*** ENTRIES SHOWN Section Begins ***
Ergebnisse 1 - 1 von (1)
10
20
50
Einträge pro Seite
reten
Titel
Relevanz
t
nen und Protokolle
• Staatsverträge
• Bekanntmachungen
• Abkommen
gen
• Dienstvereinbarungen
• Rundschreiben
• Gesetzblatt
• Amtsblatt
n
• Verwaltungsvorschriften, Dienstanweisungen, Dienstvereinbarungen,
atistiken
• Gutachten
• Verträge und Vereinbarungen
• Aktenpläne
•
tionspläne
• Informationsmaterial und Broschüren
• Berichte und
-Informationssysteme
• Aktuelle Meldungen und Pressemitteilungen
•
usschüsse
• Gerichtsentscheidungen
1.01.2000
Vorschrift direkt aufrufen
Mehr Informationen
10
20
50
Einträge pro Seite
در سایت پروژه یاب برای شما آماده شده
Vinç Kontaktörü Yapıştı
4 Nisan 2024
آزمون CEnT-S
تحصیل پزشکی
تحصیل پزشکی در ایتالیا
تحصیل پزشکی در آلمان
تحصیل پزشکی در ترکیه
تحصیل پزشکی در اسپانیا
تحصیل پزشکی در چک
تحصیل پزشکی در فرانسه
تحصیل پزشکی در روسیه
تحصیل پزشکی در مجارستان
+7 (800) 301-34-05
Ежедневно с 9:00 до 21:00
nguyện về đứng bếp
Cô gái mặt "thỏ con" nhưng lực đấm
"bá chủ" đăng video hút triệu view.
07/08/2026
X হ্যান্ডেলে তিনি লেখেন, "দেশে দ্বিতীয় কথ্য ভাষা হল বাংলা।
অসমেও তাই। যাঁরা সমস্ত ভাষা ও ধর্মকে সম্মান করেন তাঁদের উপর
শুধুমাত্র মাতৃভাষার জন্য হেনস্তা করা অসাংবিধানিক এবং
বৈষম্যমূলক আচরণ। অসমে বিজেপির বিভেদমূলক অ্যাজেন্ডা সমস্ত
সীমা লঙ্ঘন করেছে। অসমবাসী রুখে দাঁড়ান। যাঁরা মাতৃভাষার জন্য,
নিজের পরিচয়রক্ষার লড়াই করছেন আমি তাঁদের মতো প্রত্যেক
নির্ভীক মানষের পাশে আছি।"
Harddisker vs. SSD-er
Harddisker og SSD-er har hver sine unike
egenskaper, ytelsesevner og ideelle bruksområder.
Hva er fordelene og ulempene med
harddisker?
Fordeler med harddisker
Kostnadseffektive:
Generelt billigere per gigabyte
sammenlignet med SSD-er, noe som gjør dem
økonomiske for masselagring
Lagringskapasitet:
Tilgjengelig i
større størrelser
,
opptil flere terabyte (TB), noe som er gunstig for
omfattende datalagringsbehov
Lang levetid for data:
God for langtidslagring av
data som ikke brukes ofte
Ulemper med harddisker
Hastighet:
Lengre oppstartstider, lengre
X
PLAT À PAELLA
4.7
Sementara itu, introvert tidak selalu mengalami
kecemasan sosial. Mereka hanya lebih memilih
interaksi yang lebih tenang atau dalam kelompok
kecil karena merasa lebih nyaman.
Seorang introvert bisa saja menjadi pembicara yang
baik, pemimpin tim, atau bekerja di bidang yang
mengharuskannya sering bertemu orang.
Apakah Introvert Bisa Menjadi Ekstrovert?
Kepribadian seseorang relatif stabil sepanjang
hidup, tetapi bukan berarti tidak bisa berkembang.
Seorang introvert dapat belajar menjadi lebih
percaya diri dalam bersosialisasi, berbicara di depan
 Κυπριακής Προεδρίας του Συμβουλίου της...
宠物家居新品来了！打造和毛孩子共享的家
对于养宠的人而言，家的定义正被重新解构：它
*** ENTRIES SHOWN Section Ends ***
TASK GOAL:
How many lines in the material above contain the string "تحصیل"? Reply with the number alone.

TASK SOLUTION:
9